Mistral AI’s 7B is a small LM that can achieve Llama 2 13B’s performance with a lower compute cost & a no-restrictions license.
Mistral AI, a French AI startup that has been working on its language model for a while now, released its first small language model that it’s making free for everyone, with no restrictions. The company claims that it’s better than other LMs of the same size.
Named 7B, the language model can be downloaded over torrent (link to 14.5GB .pth file) or GitHub (link), or used via Hugging Face (link). It has also been integrated into Perplexity Labs for anyone to test (the 7B-instruct version).
It outperforms Llama 2 (a 13B model) on all benchmarks and approaches CodeLlama 7B’s performance on code/programming tasks. The principle of Mistral AI is to provide “credible alternatives to the emerging AI oligopoly.” The model is provided under an Apache 2.0 license.
In a public tweet, the company provided the magnet link for the torrent download with no context:
On Reddit, users reported that the model wasn’t as bad as other small models (which the company also claims) and that the responses were actually good for smaller tasks. One user also pointed out that it lacks in censoring, and can give dangerous responses to users’ queries.
If you are willing to run it locally, you can repurpose, retrain, or use it any way you like without any restrictions. Notably, Mistral’s 7B has a “considerably smaller compute cost” than other small language models like Llama 2.
The Mistral 7B LM is optimal for low latency, text summarization, classification, text completion, and code completion. It has natural coding abilities and an 8k sequence length.

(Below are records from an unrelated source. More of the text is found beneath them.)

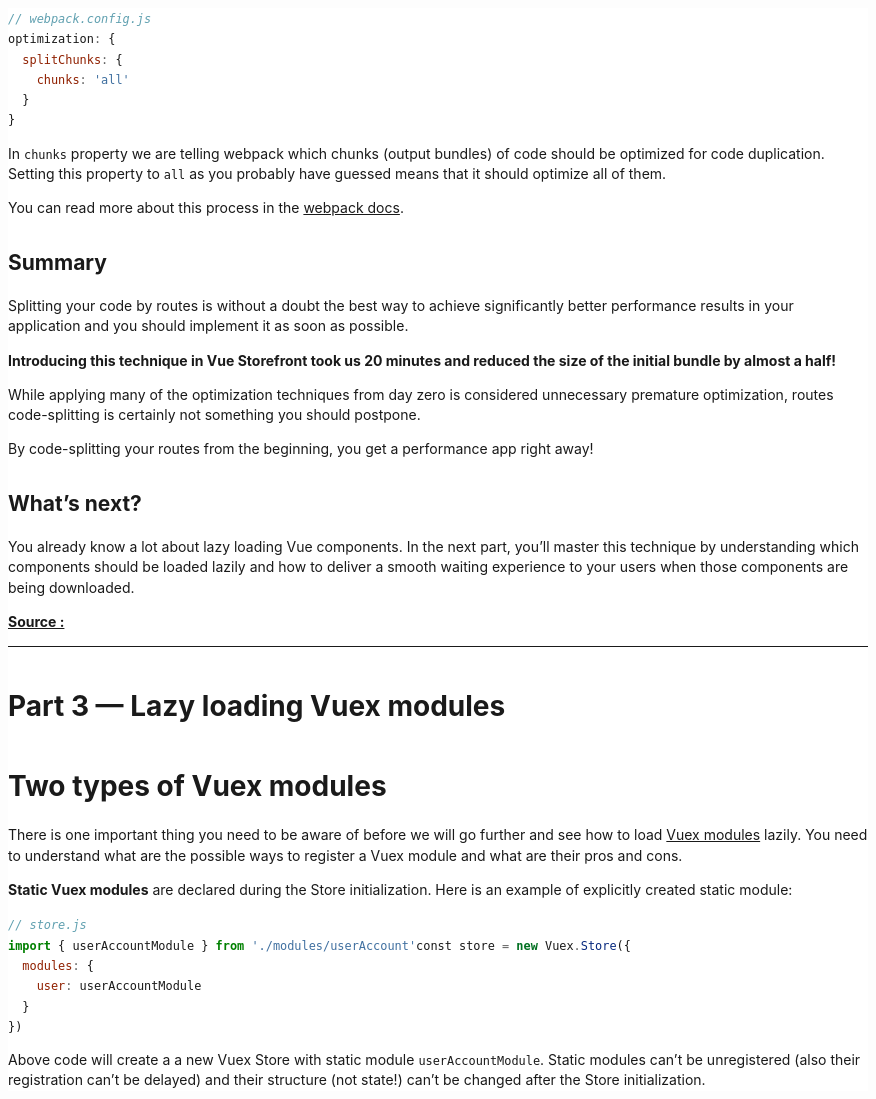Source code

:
 ```js
// webpack.config.js
optimization: {
  splitChunks: {
    chunks: 'all'
  }
}
```

In  `chunks`  property we are telling webpack which chunks (output bundles) of code should be optimized for code duplication. Setting this property to  `all`  as you probably have guessed means that it should optimize all of them.

You can read more about this process in the  [webpack docs](https://webpack.js.org/guides/code-splitting/#prevent-duplication).

## Summary

Splitting your code by routes is without a doubt the best way to achieve significantly better performance results in your application and you should implement it as soon as possible.

**Introducing this technique in Vue Storefront took us 20 minutes and reduced the size of the initial bundle by almost a half!**

While applying many of the optimization techniques from day zero is considered unnecessary premature optimization, routes code-splitting is certainly not something you should postpone.

By code-splitting your routes from the beginning, you get a performance app right away!

## What’s next?

You already know a lot about lazy loading Vue components. In the next part, you’ll master this technique by understanding which components should be loaded lazily and how to deliver a smooth waiting experience to your users when those components are being downloaded.

[**Source :**](https://vueschool.io/articles/vuejs-tutorials/vue-js-router-performance/)

---


Part 3 — Lazy loading Vuex modules
===

# Two types of Vuex modules

There is one important thing you need to be aware of before we will go further and see how to load  [Vuex modules](https://vuex.vuejs.org/guide/modules.html)  lazily. You need to understand what are the possible ways to register a Vuex module and what are their pros and cons.

**Static Vuex modules**  are declared during the Store initialization. Here is an example of explicitly created static module:
```js
// store.js  
import { userAccountModule } from './modules/userAccount'const store = new Vuex.Store({  
  modules: {  
    user: userAccountModule  
  }  
})
```
Above code will create a a new Vuex Store with static module  `userAccountModule`. Static modules can’t be unregistered (also their registration can’t be delayed) and their structure (not state!) can’t be changed after the Store initialization.

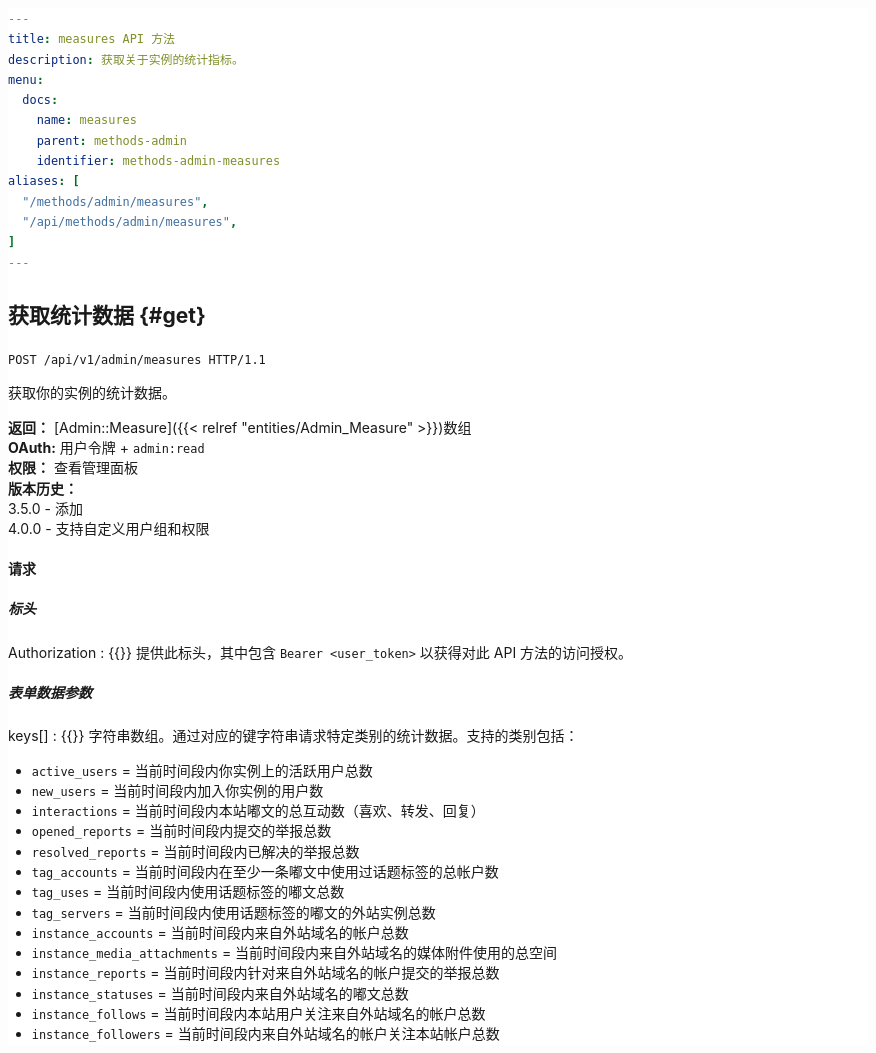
 ```yaml
---
title: measures API 方法
description: 获取关于实例的统计指标。
menu:
  docs:
    name: measures
    parent: methods-admin
    identifier: methods-admin-measures
aliases: [
  "/methods/admin/measures",
  "/api/methods/admin/measures",
]
---
```


<style>
#TableOfContents ul ul ul {display: none}
</style>

## 获取统计数据 {#get}

```http
POST /api/v1/admin/measures HTTP/1.1
```

获取你的实例的统计数据。

**返回：** [Admin::Measure]({{< relref "entities/Admin_Measure" >}})数组\
**OAuth:** 用户令牌 + `admin:read`\
**权限：** 查看管理面板\
**版本历史：**\
3.5.0 - 添加\
4.0.0 - 支持自定义用户组和权限

#### 请求

##### 标头

Authorization
: {{<required>}} 提供此标头，其中包含 `Bearer <user_token>` 以获得对此 API 方法的访问授权。

##### 表单数据参数

keys[]
: {{<required>}} 字符串数组。通过对应的键字符串请求特定类别的统计数据。支持的类别包括：
- `active_users` = 当前时间段内你实例上的活跃用户总数
- `new_users` = 当前时间段内加入你实例的用户数
- `interactions` = 当前时间段内本站嘟文的总互动数（喜欢、转发、回复）
- `opened_reports` = 当前时间段内提交的举报总数
- `resolved_reports` = 当前时间段内已解决的举报总数
- `tag_accounts` = 当前时间段内在至少一条嘟文中使用过话题标签的总帐户数
- `tag_uses` = 当前时间段内使用话题标签的嘟文总数
- `tag_servers` = 当前时间段内使用话题标签的嘟文的外站实例总数
- `instance_accounts` = 当前时间段内来自外站域名的帐户总数
- `instance_media_attachments` = 当前时间段内来自外站域名的媒体附件使用的总空间
- `instance_reports` = 当前时间段内针对来自外站域名的帐户提交的举报总数
- `instance_statuses` = 当前时间段内来自外站域名的嘟文总数
- `instance_follows` = 当前时间段内本站用户关注来自外站域名的帐户总数
- `instance_followers` = 当前时间段内来自外站域名的帐户关注本站帐户总数
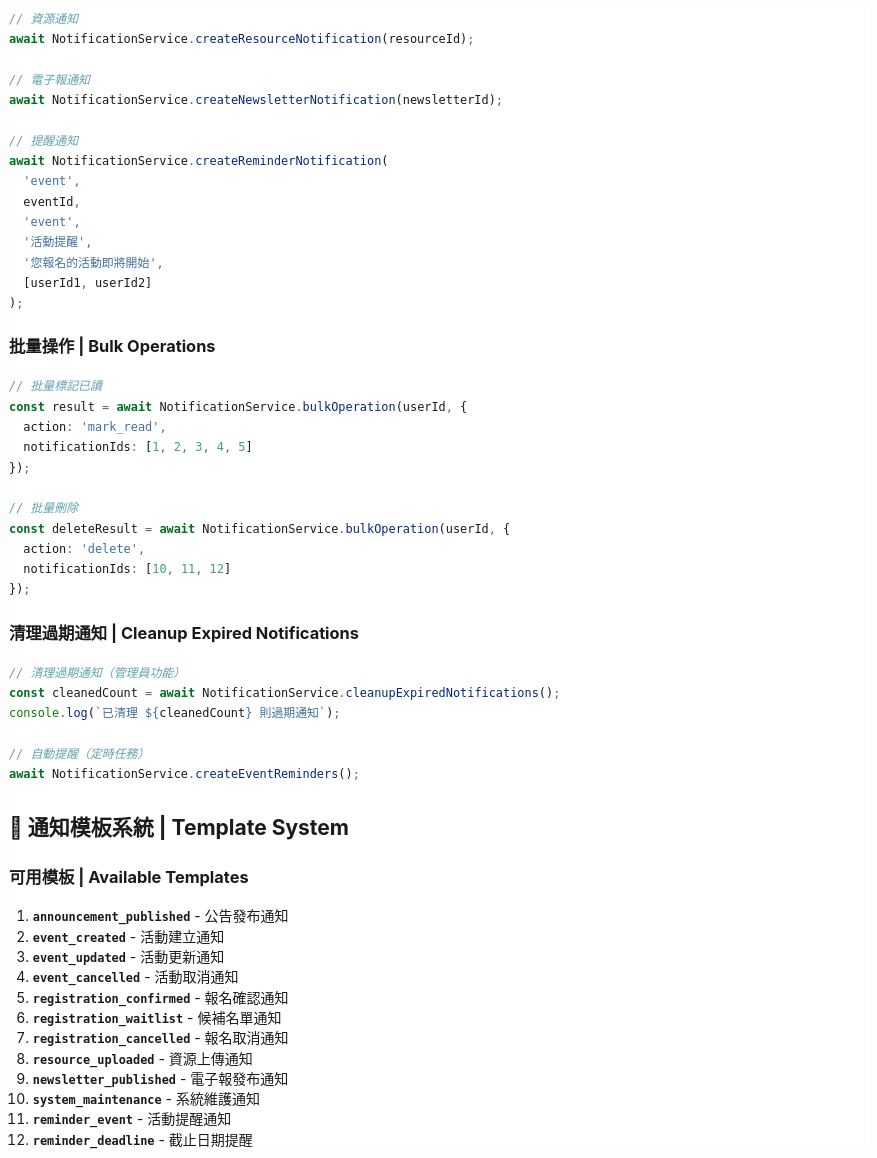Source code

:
 ```typescript
// 資源通知
await NotificationService.createResourceNotification(resourceId);

// 電子報通知
await NotificationService.createNewsletterNotification(newsletterId);

// 提醒通知
await NotificationService.createReminderNotification(
  'event',
  eventId,
  'event',
  '活動提醒',
  '您報名的活動即將開始',
  [userId1, userId2]
);
```

### 批量操作 | Bulk Operations

```typescript
// 批量標記已讀
const result = await NotificationService.bulkOperation(userId, {
  action: 'mark_read',
  notificationIds: [1, 2, 3, 4, 5]
});

// 批量刪除
const deleteResult = await NotificationService.bulkOperation(userId, {
  action: 'delete',
  notificationIds: [10, 11, 12]
});
```

### 清理過期通知 | Cleanup Expired Notifications

```typescript
// 清理過期通知（管理員功能）
const cleanedCount = await NotificationService.cleanupExpiredNotifications();
console.log(`已清理 ${cleanedCount} 則過期通知`);

// 自動提醒（定時任務）
await NotificationService.createEventReminders();
```

## 📝 通知模板系統 | Template System

### 可用模板 | Available Templates

1. **`announcement_published`** - 公告發布通知
2. **`event_created`** - 活動建立通知
3. **`event_updated`** - 活動更新通知
4. **`event_cancelled`** - 活動取消通知
5. **`registration_confirmed`** - 報名確認通知
6. **`registration_waitlist`** - 候補名單通知
7. **`registration_cancelled`** - 報名取消通知
8. **`resource_uploaded`** - 資源上傳通知
9. **`newsletter_published`** - 電子報發布通知
10. **`system_maintenance`** - 系統維護通知
11. **`reminder_event`** - 活動提醒通知
12. **`reminder_deadline`** - 截止日期提醒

In the official blog post, the Mistral AI team wrote, “Our ambition is to become the leading supporter of the open generative AI community, and bring open models to state-of-the-art performance. We will make them the go-to solutions for most of the generative AI applications. Many of us played pivotal roles in important episodes in the development of LLMs; we’re thrilled to be working together on new frontier models with a community-oriented mindset.”
On the official product page, the company has said that “larger models, better reasoning, multiple languages” are coming soon.